*Requirement:* Your reply should reproduce all the data below exactly while excluding the pictures.

***

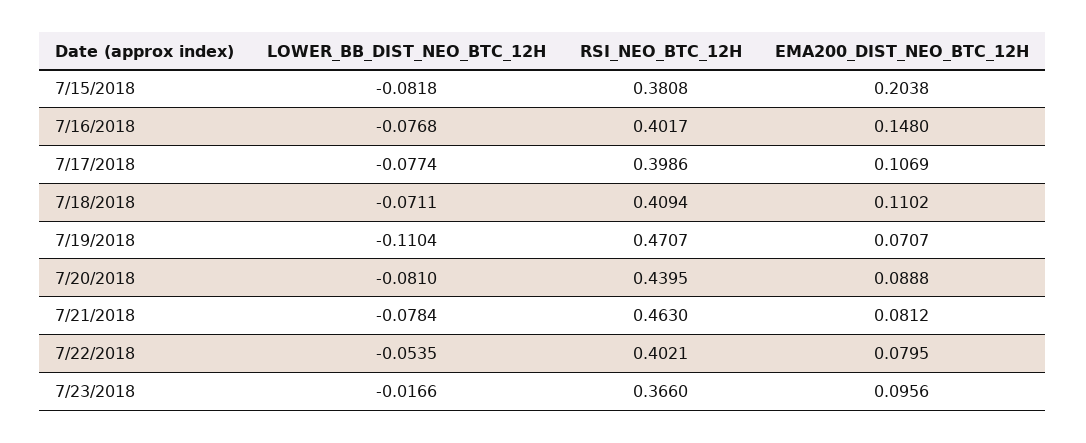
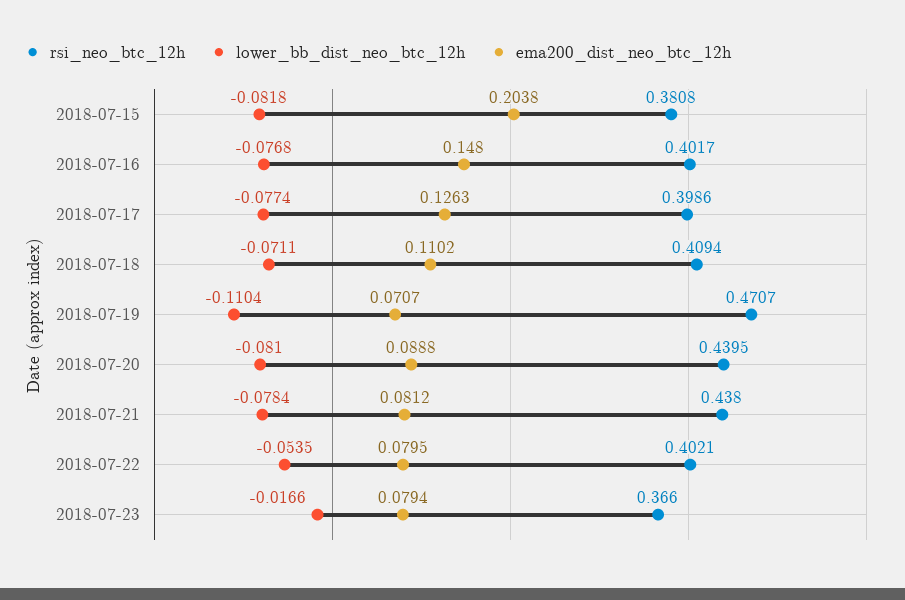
EMA200_DIST_NEO_BTC_12H, 7/17/2018: 0.1069 -> 0.1263
RSI_NEO_BTC_12H, 7/21/2018: 0.463 -> 0.438
EMA200_DIST_NEO_BTC_12H, 7/23/2018: 0.0956 -> 0.0794

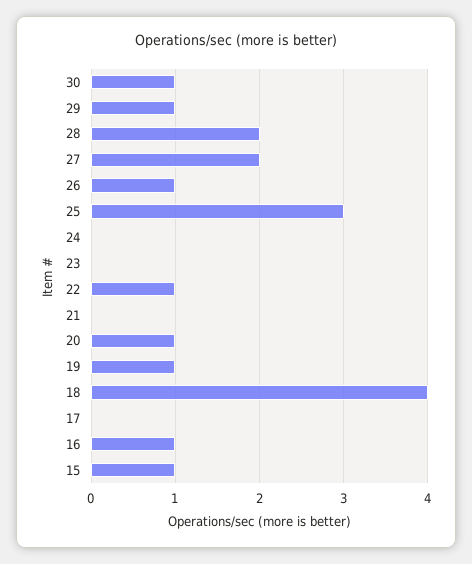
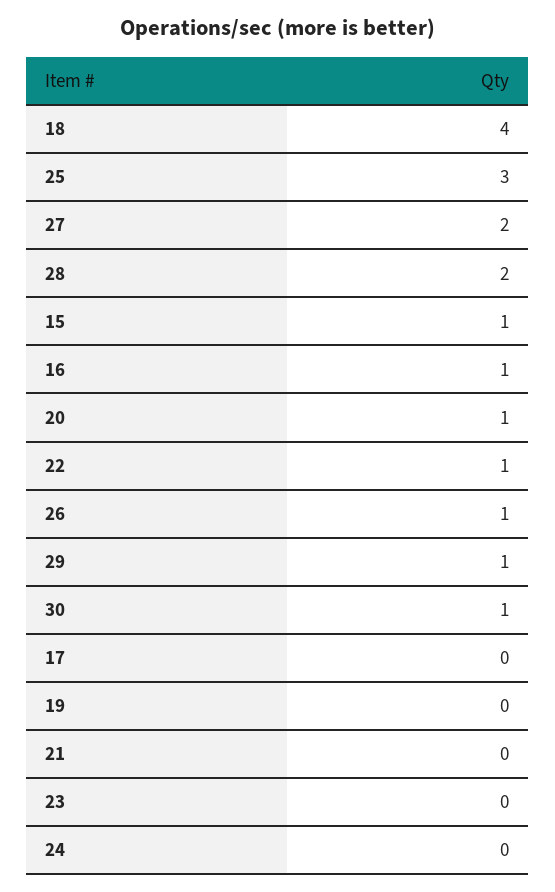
19: 1 -> 0

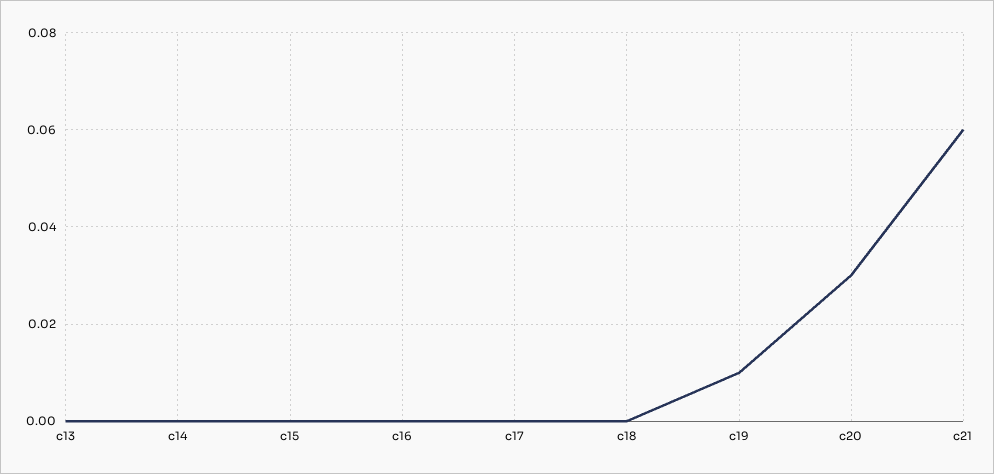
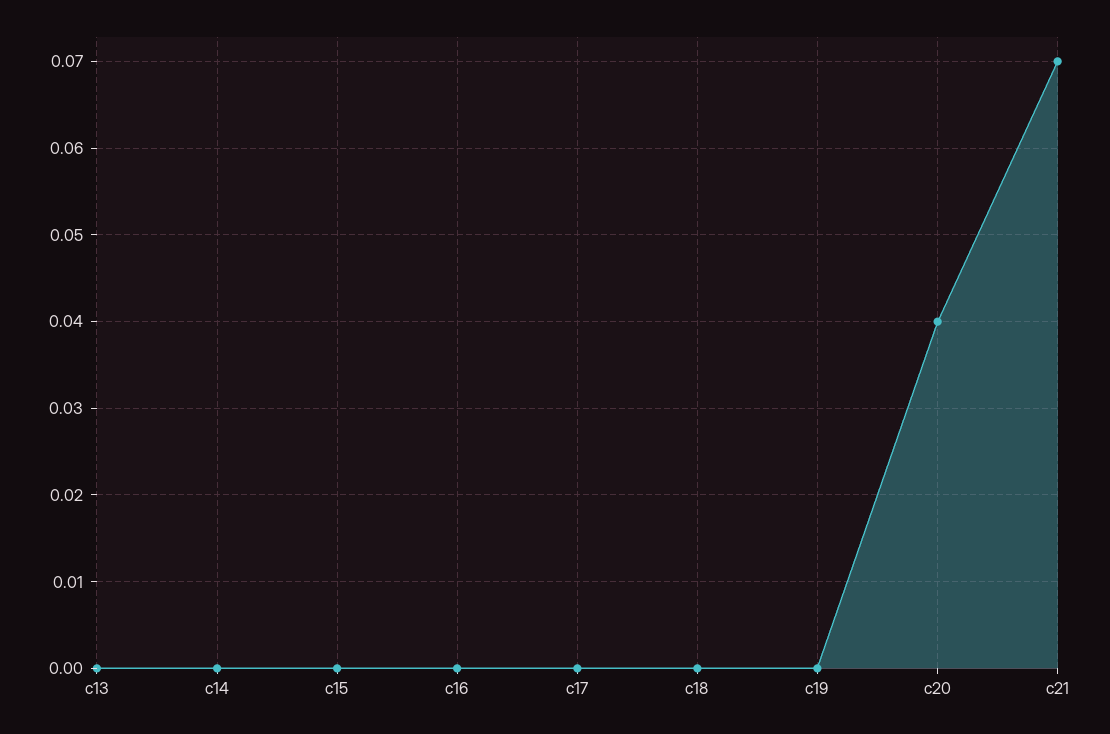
c19: 0.01 -> 0
c20: 0.03 -> 0.04
c21: 0.06 -> 0.07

***

*Output below:*
EMA200_DIST_NEO_BTC_12H, 7/17/2018: 0.1069 -> 0.1263
RSI_NEO_BTC_12H, 7/21/2018: 0.463 -> 0.438
EMA200_DIST_NEO_BTC_12H, 7/23/2018: 0.0956 -> 0.0794

19: 1 -> 0

c19: 0.01 -> 0
c20: 0.03 -> 0.04
c21: 0.06 -> 0.07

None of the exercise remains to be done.